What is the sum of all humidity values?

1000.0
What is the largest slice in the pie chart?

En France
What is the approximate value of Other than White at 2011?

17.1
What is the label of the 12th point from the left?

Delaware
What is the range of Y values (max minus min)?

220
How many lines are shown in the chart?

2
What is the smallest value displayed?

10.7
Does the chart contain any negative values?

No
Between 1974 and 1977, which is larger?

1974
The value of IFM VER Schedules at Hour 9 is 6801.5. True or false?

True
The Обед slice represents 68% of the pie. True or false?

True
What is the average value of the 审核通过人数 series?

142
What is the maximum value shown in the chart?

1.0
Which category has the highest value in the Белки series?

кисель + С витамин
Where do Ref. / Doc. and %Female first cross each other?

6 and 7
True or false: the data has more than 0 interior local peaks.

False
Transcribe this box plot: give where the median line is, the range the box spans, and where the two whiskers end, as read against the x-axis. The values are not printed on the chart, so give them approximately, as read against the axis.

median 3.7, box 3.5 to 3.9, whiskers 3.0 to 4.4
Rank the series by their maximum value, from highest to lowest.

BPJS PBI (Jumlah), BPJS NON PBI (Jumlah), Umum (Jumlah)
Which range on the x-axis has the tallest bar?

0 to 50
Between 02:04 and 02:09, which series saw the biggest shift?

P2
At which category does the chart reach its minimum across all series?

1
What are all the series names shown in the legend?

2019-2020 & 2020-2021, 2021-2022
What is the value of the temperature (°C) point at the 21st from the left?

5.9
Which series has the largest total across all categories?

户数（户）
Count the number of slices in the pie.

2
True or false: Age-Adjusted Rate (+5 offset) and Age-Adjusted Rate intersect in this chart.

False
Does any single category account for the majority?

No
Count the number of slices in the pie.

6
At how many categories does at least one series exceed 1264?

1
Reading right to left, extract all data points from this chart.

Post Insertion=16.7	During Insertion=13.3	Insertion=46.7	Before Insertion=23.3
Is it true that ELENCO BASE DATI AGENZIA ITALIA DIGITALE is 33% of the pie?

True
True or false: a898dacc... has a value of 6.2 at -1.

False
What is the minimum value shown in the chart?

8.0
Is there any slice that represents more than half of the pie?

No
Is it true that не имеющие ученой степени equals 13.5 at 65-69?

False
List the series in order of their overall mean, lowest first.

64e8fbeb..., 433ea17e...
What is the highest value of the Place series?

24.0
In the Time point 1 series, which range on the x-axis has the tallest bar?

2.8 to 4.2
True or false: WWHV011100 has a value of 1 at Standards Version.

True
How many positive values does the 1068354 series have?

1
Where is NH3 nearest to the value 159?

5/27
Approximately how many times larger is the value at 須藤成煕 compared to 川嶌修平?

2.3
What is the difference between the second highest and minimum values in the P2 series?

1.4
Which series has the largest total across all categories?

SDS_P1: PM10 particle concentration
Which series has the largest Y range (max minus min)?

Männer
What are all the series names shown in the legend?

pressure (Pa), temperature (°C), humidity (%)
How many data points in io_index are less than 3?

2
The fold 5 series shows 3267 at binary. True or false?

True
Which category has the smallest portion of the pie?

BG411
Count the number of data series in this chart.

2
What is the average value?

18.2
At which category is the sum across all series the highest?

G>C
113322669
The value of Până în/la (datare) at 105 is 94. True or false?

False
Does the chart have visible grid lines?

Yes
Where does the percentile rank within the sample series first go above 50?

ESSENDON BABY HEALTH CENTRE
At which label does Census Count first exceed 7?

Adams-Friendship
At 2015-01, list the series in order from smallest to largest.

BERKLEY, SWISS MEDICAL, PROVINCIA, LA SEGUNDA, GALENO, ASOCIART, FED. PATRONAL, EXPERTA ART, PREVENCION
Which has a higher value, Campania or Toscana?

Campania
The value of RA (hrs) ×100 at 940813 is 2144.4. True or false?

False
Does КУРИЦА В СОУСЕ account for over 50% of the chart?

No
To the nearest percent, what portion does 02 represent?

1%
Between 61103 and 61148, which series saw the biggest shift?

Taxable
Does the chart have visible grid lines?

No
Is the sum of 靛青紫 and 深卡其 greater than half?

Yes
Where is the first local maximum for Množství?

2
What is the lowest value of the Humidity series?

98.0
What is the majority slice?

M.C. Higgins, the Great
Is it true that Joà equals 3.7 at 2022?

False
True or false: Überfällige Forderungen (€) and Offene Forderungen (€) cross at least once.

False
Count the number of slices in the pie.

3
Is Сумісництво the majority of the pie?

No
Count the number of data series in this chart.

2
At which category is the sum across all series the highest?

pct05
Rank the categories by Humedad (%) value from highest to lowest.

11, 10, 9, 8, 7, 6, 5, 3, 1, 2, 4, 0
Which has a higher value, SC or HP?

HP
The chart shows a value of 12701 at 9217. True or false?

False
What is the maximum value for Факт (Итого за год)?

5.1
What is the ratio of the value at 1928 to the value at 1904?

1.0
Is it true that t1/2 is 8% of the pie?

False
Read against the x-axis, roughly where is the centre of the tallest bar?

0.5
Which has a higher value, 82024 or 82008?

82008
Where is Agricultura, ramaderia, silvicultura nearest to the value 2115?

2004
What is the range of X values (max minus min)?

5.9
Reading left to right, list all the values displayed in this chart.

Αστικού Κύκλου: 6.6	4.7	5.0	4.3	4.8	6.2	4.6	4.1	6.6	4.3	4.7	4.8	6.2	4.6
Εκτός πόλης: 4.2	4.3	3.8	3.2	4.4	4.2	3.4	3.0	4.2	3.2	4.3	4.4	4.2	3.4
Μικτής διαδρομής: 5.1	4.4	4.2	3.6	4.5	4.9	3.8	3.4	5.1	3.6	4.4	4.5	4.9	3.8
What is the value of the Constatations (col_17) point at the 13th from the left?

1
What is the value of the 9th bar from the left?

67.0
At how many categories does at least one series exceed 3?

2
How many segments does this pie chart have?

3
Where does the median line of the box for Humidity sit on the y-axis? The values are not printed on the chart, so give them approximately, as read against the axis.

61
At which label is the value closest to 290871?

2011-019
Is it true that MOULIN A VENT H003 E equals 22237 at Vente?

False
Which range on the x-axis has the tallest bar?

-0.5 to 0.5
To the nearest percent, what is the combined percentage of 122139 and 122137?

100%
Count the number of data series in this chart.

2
|---|
Copy out the entries from the line containing "11, 10, 9, 8, 7, 6, 5, 3, 1, 2, 4, 0" through the line containing "What is the ratio", both included.

11, 10, 9, 8, 7, 6, 5, 3, 1, 2, 4, 0
Which has a higher value, SC or HP?

HP
The chart shows a value of 12701 at 9217. True or false?

False
What is the maximum value for Факт (Итого за год)?

5.1
What is the ratio of the value at 1928 to the value at 1904?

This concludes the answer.